Lymphatic filariasis is a parasitic disease that is transmitted to humans, like malaria and yellow fever, via a mosquito bite. However, unlike those acute infections, lymphatic filariasis  may not manifest itself for years or decades after the initial infection.

Wuchereria bancrofti microfilariae
Image/CDC

Though there are millions of people infected throughout the world, this parasitic disease hasn’t been seen in the U.S. in about 100 years.

There are three species of parasites that cause lymphatic filariasis–Wuchereria bancrofti; which is more widely distributed; Asia, Africa, India, South America and some Caribbean Islands and Brugia malayi and B. timori which are more restricted to parts of Asia.

These parasites are transmitted by several species of mosquito; Culex, Anopheles, Aedes and Mansonia depending on the geographic area.

When the mosquito takes a blood meal on a person, it injects parasitic larvae onto the skin, where it penetrates the bite wound.

After which in time the larvae develop into adults (females can be up to 100 mm in length) and reside in the lymphatic system of the upper or lower limbs or groin (all species). With W. bancrofti, in human males the adult worms may end up in the lymphatic channels of the spermatic cord.

Here the adult male and female worms mate and produce eggs (microfilariae) which circulate in the blood and lymph. The microfilariae only appears in blood at certain times; Wuchereria at night, Brugia during the day.

Most infections are asymptomatic.
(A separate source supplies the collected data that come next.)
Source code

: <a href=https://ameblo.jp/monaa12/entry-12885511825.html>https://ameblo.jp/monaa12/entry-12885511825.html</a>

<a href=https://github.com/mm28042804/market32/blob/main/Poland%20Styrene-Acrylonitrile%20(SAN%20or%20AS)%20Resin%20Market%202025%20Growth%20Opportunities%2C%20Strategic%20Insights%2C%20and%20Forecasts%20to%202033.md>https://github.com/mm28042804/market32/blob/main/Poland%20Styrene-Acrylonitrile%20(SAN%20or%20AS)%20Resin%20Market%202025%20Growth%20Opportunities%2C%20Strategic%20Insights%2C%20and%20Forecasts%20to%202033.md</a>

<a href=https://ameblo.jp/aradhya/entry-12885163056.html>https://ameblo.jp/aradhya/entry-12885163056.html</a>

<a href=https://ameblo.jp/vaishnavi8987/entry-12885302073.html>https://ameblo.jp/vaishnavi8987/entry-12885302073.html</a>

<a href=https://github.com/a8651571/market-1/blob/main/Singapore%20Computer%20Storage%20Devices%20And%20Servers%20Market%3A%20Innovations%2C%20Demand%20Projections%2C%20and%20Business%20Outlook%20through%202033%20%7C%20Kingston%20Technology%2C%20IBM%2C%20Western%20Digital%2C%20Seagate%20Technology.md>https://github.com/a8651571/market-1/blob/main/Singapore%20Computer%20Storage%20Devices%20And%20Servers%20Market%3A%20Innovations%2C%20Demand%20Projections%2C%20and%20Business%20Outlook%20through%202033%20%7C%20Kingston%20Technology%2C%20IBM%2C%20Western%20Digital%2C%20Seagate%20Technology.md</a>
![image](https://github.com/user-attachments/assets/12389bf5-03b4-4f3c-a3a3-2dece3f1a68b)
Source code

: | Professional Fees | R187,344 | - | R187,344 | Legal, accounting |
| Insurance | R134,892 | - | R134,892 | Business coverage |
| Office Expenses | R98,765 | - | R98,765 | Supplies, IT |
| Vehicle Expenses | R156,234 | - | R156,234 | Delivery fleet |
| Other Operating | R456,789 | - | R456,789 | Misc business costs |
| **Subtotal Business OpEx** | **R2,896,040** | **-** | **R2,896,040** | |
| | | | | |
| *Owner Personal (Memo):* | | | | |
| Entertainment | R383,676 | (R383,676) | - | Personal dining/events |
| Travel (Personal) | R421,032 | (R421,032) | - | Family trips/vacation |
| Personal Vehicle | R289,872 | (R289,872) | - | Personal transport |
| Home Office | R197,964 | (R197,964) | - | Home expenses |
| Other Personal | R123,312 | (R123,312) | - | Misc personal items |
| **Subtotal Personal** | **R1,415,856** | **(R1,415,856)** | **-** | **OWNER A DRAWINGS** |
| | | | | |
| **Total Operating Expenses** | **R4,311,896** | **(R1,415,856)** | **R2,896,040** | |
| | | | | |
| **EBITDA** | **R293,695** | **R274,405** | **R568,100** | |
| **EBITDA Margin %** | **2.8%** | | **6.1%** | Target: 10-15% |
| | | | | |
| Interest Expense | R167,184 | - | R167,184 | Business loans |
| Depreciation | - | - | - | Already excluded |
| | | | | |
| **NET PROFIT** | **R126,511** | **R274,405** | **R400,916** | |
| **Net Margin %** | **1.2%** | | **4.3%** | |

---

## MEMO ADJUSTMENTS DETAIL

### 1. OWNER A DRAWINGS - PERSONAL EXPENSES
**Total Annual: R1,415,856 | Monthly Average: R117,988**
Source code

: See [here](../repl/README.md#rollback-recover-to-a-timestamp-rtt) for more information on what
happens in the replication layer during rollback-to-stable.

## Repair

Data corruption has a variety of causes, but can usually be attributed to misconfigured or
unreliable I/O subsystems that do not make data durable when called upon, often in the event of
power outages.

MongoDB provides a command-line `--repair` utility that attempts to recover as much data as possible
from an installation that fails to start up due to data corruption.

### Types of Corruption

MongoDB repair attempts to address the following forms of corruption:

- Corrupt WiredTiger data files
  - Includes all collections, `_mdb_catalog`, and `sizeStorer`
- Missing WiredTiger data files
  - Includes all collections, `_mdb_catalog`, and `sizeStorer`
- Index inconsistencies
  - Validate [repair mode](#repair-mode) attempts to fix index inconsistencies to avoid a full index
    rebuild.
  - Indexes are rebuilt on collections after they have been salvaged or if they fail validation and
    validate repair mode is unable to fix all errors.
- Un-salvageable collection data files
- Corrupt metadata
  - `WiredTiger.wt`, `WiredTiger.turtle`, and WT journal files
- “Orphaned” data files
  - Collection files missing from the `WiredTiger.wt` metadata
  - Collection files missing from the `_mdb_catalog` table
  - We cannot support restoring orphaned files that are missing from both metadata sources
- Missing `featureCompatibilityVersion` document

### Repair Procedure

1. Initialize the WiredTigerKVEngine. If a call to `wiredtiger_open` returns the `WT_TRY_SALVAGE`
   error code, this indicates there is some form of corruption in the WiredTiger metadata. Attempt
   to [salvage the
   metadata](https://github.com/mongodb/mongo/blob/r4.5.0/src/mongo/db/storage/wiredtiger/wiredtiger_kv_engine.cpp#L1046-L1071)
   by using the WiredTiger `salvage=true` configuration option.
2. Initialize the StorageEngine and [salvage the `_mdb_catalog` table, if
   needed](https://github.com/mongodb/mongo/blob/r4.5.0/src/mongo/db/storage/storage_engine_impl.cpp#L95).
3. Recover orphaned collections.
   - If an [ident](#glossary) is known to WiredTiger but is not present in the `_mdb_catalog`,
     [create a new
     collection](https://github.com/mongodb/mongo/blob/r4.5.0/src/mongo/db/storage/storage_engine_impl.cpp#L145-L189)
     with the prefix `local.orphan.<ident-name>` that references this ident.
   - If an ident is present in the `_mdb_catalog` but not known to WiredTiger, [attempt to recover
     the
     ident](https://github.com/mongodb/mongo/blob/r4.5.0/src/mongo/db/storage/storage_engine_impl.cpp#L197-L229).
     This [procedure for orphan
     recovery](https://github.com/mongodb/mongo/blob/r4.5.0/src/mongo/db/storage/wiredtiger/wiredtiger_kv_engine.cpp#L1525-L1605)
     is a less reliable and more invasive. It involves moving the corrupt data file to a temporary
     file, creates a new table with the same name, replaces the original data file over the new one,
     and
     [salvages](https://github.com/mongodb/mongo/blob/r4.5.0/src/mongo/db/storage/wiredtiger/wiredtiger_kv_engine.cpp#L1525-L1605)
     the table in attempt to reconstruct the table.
Any disease present may be due to immune response. If the infection persists the chronic stages of disease develop.

It will then go into an inflammatory stage where lymphadema, orchitis and hydrocele occur.

The obstructive stage of the disease is called elephantiasis. In this stage, which may take years, there is a blockage of lymph flow due to masses of worms. Tissue becomes fibrotic and skin thickens.

Elephantiasis of leg due to filariasis/CDC

Enlarged legs, arms, mammory glands and genitalia are classic appearances of elephantiasis.

Diagnosis in the acute stages can be made by finding microfilariae in blood smears. Antigen detection and molecular methods can also be used to diagnose. Microfilariae are not found in persons with elephantiasis.

Diethylcarbamazine (DEC) is the drug of choice. The drug kills the microfilaria and some of the adult worms.

Later stages of the disease require different treatment. According to the Centers for Disease Control and Prevention (CDC), lymphedema and elephantiasis are not indications for DEC treatment because most people with lymphedema are not actively infected with the filarial parasite.

To prevent the lymphedema from getting worse, patients should ask their physician for a referral to a lymphedema therapist so they can be informed about some basic principles of care such as hygiene, exercise and treatment of wounds.

Patients with hydrocele may have evidence of active infection, but typically do not improve clinically following treatment with DEC. The treatment for hydrocele is surgery.

There is not a vaccine to prevent filariasis. Travelers to endemic areas should use mosquito repellent on exposed skin between dusk and dawn.